On that first visit, and in two subsequent meetings with Benda family members, I was eager to learn how Václav and Kamila led their family to build up the inner strength of their children, not only as faithful Catholics but also as young people who understood the meaning of their parents’ mission—and the sacrifices it would necessarily entail. Here is the advice they give.
MODEL MORAL COURAGE
“Our parents were heroes for us,” says Patrik. “My father was the sheriff from the High Noon movie.”
Václav often taught his children how to read the world around them, and how to understand people and events in terms of right and wrong. He did not allow them to drift into ignorance or indifference. The battle into which all of them had been thrown by history was too important.
For example, Václav explained to his kids that there are some things more dangerous than the loss of political liberties.
“Our father told us that there is a difference between a dictatorship and totalitarianism,” says Marek. “Dictatorship can make life hard for you, but they don’t want to devour your soul. Totalitarian regimes are seeking your souls. We have to know that so we can protect what is most important as Christians.”
Watching how his brothers behaved in their adolescent years revealed to Patrik how much moral authority his father had within the family. Rebellion against authority is normal for kids that age, but the children of dissidents didn’t have that luxury.
“All the arguments within the family had to be put aside so we could stand against the outside threat from communism,” Patrik says. “When my father told my brother Martin that he couldn’t drink alcohol publicly until he turned eighteen, he explained that this rule is a way of protecting the whole family against the regime. ‘You can’t do that,’ he said to Martin, ‘because it could endanger all of us.’”

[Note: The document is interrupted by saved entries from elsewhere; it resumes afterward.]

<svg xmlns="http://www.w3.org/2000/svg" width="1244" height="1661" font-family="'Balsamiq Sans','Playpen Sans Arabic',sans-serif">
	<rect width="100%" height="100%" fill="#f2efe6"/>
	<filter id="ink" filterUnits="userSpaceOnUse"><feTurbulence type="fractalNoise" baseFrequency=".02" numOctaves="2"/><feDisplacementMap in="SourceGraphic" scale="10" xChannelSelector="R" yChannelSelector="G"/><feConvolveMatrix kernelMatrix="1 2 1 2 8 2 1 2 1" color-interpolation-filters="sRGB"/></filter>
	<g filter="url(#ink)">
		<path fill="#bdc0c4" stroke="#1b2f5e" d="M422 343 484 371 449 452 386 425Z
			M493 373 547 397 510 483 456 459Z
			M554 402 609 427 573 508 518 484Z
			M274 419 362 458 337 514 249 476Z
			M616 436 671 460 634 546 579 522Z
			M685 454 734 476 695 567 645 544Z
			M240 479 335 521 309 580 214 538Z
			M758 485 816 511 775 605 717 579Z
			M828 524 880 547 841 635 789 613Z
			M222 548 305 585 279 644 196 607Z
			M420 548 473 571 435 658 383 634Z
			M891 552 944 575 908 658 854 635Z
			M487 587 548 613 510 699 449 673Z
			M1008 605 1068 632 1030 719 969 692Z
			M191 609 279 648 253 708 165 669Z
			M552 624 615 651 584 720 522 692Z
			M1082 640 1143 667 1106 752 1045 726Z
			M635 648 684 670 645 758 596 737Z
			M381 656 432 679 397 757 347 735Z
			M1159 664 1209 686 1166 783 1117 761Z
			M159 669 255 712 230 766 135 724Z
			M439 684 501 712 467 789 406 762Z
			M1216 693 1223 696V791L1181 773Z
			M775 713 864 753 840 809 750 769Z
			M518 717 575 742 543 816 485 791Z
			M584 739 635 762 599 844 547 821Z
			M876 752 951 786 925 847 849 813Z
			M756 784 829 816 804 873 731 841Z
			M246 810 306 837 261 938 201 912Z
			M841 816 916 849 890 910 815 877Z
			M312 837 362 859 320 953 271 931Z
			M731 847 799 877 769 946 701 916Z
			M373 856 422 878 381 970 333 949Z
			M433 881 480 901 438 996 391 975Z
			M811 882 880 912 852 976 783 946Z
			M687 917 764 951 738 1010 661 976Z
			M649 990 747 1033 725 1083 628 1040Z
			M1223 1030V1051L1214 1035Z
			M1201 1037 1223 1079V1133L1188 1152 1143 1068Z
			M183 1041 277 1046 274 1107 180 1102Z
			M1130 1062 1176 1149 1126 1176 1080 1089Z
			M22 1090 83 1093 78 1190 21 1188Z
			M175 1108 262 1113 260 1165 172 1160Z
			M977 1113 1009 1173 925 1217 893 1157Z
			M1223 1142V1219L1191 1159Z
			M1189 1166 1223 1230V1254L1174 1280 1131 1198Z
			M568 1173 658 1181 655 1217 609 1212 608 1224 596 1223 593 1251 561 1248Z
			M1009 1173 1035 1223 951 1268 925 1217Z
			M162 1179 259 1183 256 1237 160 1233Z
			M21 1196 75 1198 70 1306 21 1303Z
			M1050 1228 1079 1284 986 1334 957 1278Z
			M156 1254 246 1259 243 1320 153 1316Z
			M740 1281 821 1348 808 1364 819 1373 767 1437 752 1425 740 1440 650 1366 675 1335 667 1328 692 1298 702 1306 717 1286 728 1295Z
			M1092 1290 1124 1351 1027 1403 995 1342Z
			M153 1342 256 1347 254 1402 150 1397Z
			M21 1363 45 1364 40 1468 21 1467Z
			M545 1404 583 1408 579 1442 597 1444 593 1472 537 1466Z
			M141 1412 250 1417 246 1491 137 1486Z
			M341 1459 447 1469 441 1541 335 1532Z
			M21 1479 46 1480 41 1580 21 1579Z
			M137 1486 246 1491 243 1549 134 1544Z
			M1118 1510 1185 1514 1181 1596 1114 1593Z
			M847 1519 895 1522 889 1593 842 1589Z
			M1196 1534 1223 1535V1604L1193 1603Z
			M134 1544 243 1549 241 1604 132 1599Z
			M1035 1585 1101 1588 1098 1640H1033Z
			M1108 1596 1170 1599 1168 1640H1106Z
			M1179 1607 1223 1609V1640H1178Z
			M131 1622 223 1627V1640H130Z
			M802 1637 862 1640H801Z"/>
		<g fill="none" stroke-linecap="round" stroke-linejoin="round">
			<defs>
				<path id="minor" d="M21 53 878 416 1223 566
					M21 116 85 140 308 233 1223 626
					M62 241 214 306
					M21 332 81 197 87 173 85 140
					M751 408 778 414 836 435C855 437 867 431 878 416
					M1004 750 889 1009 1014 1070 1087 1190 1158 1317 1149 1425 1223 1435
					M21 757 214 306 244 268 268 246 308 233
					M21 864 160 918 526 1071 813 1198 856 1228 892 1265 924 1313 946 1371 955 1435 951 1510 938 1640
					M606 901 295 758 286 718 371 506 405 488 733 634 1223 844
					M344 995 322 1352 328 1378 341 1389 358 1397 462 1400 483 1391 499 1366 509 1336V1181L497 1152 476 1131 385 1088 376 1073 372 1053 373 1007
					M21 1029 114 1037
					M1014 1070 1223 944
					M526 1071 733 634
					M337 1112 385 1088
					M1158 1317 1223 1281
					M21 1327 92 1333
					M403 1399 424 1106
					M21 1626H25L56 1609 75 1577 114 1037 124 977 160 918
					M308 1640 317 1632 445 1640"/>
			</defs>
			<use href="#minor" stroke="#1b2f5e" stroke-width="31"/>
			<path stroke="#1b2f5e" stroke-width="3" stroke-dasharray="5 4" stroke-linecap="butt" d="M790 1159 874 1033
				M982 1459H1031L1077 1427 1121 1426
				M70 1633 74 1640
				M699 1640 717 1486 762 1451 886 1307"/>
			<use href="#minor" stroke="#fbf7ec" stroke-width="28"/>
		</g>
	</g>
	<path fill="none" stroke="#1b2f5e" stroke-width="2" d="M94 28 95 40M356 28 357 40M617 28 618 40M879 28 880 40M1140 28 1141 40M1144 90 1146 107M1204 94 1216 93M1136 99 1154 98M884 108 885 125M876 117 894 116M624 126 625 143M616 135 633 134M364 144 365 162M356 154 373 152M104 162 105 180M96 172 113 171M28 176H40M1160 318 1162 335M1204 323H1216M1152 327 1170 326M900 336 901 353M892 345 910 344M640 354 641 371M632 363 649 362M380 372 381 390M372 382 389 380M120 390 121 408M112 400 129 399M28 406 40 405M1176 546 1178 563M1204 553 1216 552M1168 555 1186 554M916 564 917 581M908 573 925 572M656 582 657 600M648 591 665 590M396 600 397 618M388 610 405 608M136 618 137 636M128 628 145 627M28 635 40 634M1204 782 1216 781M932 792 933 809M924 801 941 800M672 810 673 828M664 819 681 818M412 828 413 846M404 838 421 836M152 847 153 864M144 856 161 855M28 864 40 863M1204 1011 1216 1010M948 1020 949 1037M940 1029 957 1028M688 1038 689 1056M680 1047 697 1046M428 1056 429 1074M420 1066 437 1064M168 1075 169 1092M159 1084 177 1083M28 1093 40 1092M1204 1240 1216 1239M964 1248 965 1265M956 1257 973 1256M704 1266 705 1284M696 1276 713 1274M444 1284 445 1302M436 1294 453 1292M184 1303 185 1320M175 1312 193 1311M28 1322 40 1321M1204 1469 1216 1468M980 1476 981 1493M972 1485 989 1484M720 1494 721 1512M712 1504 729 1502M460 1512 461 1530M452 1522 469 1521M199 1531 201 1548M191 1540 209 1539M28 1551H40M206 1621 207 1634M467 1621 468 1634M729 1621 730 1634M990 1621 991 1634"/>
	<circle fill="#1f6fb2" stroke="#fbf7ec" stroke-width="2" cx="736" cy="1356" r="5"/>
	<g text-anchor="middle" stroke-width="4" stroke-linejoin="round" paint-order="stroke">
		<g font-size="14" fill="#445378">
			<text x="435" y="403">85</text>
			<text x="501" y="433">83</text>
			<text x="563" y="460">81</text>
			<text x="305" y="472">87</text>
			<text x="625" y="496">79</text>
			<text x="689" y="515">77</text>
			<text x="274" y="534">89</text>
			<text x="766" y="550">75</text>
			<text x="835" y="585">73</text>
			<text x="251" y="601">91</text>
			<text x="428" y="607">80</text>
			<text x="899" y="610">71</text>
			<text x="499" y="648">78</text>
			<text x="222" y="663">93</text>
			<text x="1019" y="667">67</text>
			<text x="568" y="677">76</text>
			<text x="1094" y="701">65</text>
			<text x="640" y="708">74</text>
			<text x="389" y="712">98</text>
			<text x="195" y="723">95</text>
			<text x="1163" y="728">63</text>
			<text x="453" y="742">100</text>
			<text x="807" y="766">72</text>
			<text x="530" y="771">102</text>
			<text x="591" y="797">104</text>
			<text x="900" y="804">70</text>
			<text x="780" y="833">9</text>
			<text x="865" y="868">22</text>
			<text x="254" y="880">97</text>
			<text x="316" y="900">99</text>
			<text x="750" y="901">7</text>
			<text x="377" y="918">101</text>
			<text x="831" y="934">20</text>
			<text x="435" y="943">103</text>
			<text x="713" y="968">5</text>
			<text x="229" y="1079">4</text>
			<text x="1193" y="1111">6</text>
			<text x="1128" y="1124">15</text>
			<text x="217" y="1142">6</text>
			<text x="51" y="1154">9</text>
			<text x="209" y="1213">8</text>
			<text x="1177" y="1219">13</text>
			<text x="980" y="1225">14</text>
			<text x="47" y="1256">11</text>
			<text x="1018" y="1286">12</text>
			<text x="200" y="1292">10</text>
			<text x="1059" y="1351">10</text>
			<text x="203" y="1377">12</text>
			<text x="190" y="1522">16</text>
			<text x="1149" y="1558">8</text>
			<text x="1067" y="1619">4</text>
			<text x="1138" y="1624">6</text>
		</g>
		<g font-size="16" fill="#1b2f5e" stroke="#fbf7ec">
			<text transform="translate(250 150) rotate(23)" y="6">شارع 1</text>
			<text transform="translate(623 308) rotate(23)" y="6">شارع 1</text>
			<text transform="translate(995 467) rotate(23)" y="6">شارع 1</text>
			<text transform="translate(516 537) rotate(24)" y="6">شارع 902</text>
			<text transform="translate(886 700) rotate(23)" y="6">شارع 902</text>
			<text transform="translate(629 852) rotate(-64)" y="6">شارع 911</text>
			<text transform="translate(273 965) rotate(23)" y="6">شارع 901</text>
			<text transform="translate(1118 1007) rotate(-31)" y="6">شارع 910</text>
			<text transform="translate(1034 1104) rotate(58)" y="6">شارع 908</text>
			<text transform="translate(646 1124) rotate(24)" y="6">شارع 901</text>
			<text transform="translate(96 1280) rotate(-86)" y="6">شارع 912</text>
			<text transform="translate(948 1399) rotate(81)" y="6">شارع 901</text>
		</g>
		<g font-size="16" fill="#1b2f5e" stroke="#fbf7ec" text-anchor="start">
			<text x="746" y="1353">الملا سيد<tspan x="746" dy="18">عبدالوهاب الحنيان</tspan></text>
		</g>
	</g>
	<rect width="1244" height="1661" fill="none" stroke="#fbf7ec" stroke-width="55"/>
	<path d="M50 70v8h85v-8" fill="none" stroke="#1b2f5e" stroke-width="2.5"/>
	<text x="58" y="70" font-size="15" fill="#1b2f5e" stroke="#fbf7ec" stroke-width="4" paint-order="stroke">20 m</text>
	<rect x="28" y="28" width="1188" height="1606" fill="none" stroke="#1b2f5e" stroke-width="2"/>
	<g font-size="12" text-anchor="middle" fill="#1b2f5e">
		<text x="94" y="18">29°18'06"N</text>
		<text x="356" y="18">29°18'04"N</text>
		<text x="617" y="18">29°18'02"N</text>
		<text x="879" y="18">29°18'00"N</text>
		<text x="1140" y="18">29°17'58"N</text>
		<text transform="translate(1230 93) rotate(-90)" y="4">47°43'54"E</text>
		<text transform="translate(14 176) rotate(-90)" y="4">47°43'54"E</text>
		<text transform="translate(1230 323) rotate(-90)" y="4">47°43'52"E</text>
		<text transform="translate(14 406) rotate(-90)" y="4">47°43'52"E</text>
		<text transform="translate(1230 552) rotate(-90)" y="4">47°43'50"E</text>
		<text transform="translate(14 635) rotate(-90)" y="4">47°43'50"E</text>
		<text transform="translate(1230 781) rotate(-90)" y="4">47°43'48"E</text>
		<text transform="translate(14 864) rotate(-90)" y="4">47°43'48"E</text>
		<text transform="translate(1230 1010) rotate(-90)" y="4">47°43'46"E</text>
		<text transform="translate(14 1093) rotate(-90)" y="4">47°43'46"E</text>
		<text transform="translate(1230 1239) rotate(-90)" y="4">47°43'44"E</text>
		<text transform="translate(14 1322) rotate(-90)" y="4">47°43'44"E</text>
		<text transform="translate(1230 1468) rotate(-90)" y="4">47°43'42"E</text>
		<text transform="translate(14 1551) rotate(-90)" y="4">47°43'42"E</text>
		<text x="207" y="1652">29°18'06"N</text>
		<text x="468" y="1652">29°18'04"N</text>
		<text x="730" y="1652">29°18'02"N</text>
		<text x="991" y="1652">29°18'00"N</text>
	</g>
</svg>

/> Rather than regarding this as a heavy yoke, the Benda kids saw it as an opportunity to serve something greater than themselves.
“Watching High Noon really formed our way of fighting against evil,” Marek Benda says. “Everyone is asking the sheriff to leave so that the town will have no problems from the bad guys. But the sheriff comes back nevertheless, because his virtue and honor can’t allow him to leave. He is looking for assistance, but no one wants to do that. But his wife helps him in the end. In some way, this was our family’s story. This is what our father and mother did.”
You shouldn’t think that their father was a natural hero, cautions Martin Benda. One evening, when Kamila was late coming home, Václav kept a nervous vigil by the window, staring at the street below, afraid that his wife had been arrested by the secret police.
“That was the moment when I started to admire my father even more,” says Martin. “That’s when I saw that he was human. He was scared, but he did not want his fear to master him.”
FILL THEIR MORAL IMAGINATIONS WITH THE GOOD
Screening High Noon and movies like it for their children wasn’t the only way Václav and Kamila Benda prepared them for Christian resistance. Despite the demands of her job teaching at the university, Kamila made time to read aloud to her children for two to three hours daily.
“Every day?” I ask, stunned.
“Every day,” she affirms.
She read them fairy tales, myths, adventure stories, and even some horror classics. More than any other novel, though, J. R. R. Tolkien’s The Lord of the Rings was a cornerstone of her family’s collective imagination.